Впрочем, присутствие еще одного соперника, Марк-Осиповича, его нелепая, наглядно-бесполезная мрачность ненадолго излечила меня от ревности: если видишь кого-нибудь неудачливым, жалким, смешным, то уже – остатком достоинства, последним волевым напряжением – себе не позволишь быть на него похожим, и подобные отрицательные примеры нас, точно детей, воспитывают и облагораживают. Глядя на Марк-Осиповича и – как-то сверху вниз – чуть-чуть пренебрежительно его жалея, я внутренно (и, вероятно, внешне) мгновенно подтянулся и – вас в себе, пускай лишь на вечер, зачеркнув – направил всё свое внимание, всю неутоленную свою нежность на Риту. Правда, я невольно себя утешал тем, что мне лучше и не так безнадежно, как Марк-Осиповичу, что я обеспечен какими-то будущими выяснениями и действительными давними на вас правами, я себя утешал и тем, что, должно быть, Рита несчастна и нуждается в моей помощи и что я себя и ее спасаю жертвенной добротой, которою не раз уже себя спасал, но важнейшим поводом происшедшей у меня перемены все-таки было недостойное поведение Марк-Осиповича. Я по-дружески Риту обнял (зачем соблюдать ненужную вам безукоризненность) и, к ней по-мужски равнодушный (как всегда, если вы рядом), начал искусственно-упрямо за ней «ухаживать», смеялся, чокался, танцевал (нечаянно подражая именно вам с Шурой), постепенно ее развеселил и сам наконец умышленно-громко и почти искренно развеселился. Мы с вами, как-то вызывающе друг друга не замечая, шутили, неистовствовали – с увлечением, нам вовсе несвойственным – и расстались безнадежно-чужими.
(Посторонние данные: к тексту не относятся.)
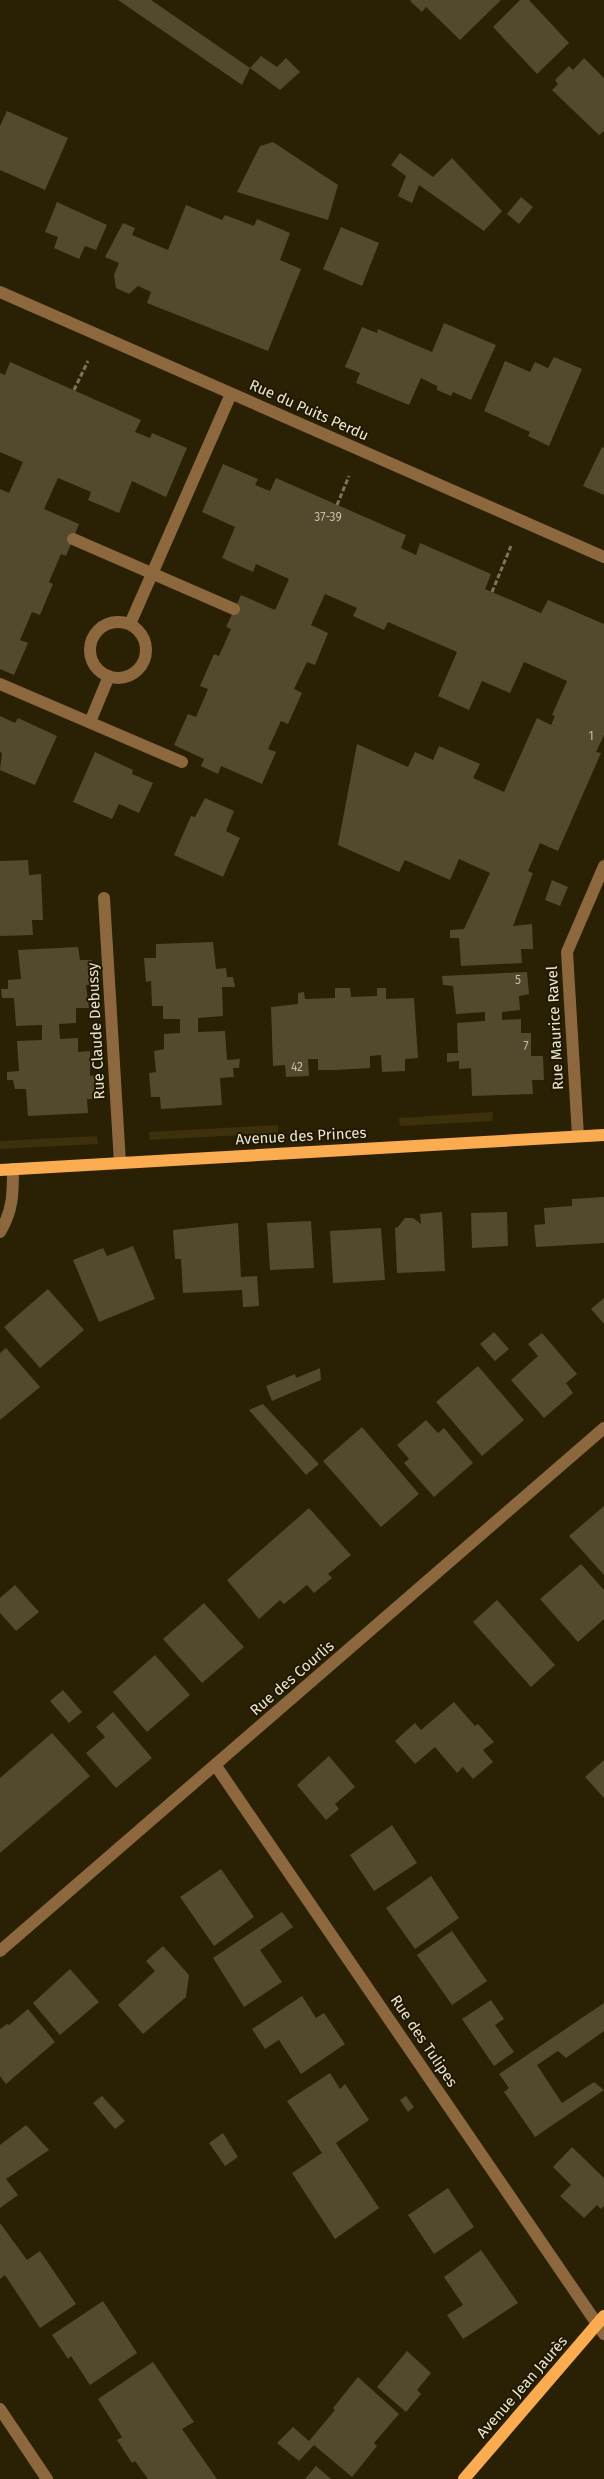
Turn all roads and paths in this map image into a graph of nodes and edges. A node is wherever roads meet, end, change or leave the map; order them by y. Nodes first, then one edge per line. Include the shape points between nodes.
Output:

На улице, у подъезда, Марк Осипович, волнуясь и нервничая, с нами попрощался, странно втянул голову в плечи и, подавленный, быстро зашагал. Это окончательно уничтожило мою обиду, и домой я вернулся беззаботный и собою довольный. Дома, размышляя обо всем случившемся, я – против всякой очевидности – не находил для себя ничего бесповоротно-дурного и, пожалуй, остался бы спокойным, если бы вдруг не решил, что следует вас проучить, что завтра к вам не пойду, что и вы, в свою очередь, оскорбитесь и многое поймете. Едва это решив, я сразу же спокойствие потерял, и ночь оказалась бессонной и невыразимо страшной: среди ревнивой бессонницы я пытался себя убедить в своей к вам нелюбви и пытался найти единственно утешающее, что у меня будто бы есть, и долго без цели повторял это единственно утешающее и, разумеется, напрасное слово – «Рита», – она продолжала быть не женщиной, а бедным около вас, ускользающим и каким-то грустным призраком, и вся умышленность моего с ней заигрывания, вся действенность Шуриного торжества наглядно и жестоко сопоставлялись в моем потрясенном воображении.
Кажется, до самого утра я с вами вел какой-то нескончаемый торг, стремясь доказать справедливость своих доводов и язвительно опровергнуть возможные ваши доводы, и это меня приблизило к неожиданным творческим обобщениям, возвышающимся над сутью недостойно-мелочного нашего торга и над себялюбивой, в себе замкнувшейся моей обиженностью: в который раз замечаю, что всего легче, всего вдохновеннее перехожу к творчеству именно от таких, вам придумываемых возражений и упреков – ведь они должны быть душевно-добросовестными и о главном и придумываются не для победы в диалектическом споре, а для убедительности перед самим собой, для негодования, оправданного этой убедительностью. И вот снова подтверждается давнишнее мое предположение, что я могу вести свои записи лишь ради вас и к вам обращаясь, что и письма, и дружественные наши разговоры, и такие воображаемые упреки создали у меня постоянную необходимость к вам обращаться и естественную вдохновляемость только от вас, но всё же эта зависимость любовная, а не умственная, и от нее не уменьшается моя самостоятельность.